##### Excerpted data

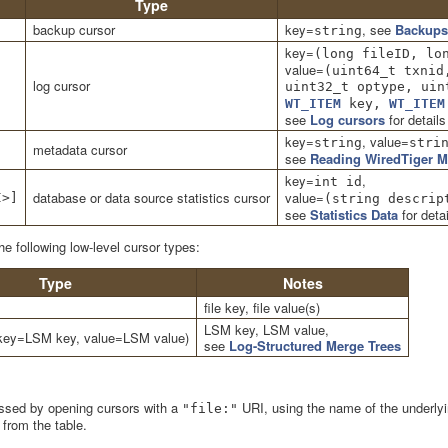
Type
backup cursor
key=
, see
Backups
string
key=
(long fileID, lo
value=
(uint64_t txnid
log cursor
uint32_t optype, uin
WT_ITEM
key,
WT_ITEM
see
Log cursors
for details
key=
, value=
string
stri
metadata cursor
see
Reading WiredTiger M
key=
,
int id
database or data source statistics cursor
value=
I>]
(string descrip
see
Statistics Data
for detai
 following low-level cursor types:
Type
Notes
file key, file value(s)
LSM key, LSM value,
key=LSM key, value=LSM value)
see
Log-Structured Merge Trees
ssed by opening cursors with a
URI, using the name of the underlyin
"file:"
 from the table.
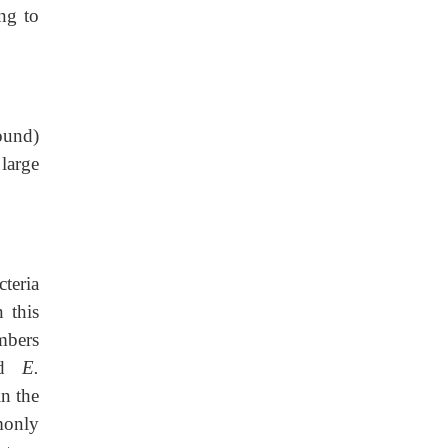
ing to
found)
 large
teria
 this
bers
d
E.
n the
monly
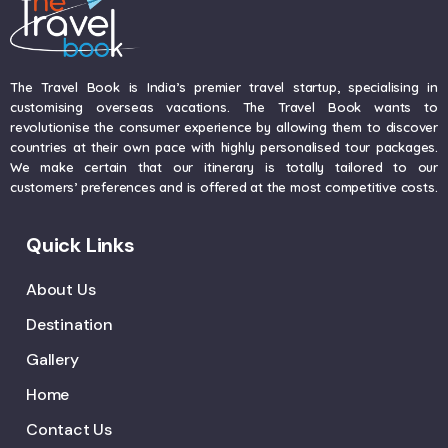
The Travel Book is India’s premier travel startup, specialising in
customising overseas vacations. The Travel Book wants to
revolutionise the consumer experience by allowing them to discover
countries at their own pace with highly personalised tour packages.
We make certain that our itinerary is totally tailored to our
customers’ preferences and is offered at the most competitive costs.
Quick Links
About Us
Destination
Gallery
Home
Contact Us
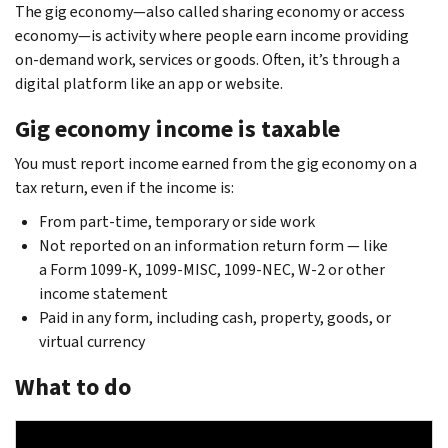
The gig economy—also called sharing economy or access
economy—is activity where people earn income providing
on-demand work, services or goods. Often, it’s through a
digital platform like an app or website.
Gig economy income is taxable
You must report income earned from the gig economy on a
tax return, even if the income is:
From part-time, temporary or side work
Not reported on an information return form — like
a Form 1099-K, 1099-MISC, 1099-NEC, W-2 or other
income statement
Paid in any form, including cash, property, goods, or
virtual currency
What to do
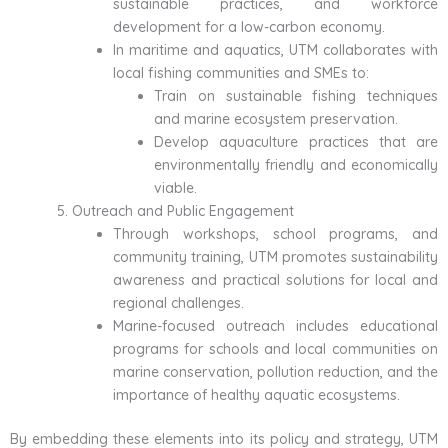
sustainable practices, and workforce
development for a low-carbon economy.
In maritime and aquatics, UTM collaborates with
local fishing communities and SMEs to:
Train on sustainable fishing techniques
and marine ecosystem preservation.
Develop aquaculture practices that are
environmentally friendly and economically
viable.
Outreach and Public Engagement
Through workshops, school programs, and
community training, UTM promotes sustainability
awareness and practical solutions for local and
regional challenges.
Marine-focused outreach includes educational
programs for schools and local communities on
marine conservation, pollution reduction, and the
importance of healthy aquatic ecosystems.
By embedding these elements into its policy and strategy, UTM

##########

Work to complete: Show each line from the listing above that contains the word "cursors".

Exercise output:
Log cursors
ssed by opening cursors with a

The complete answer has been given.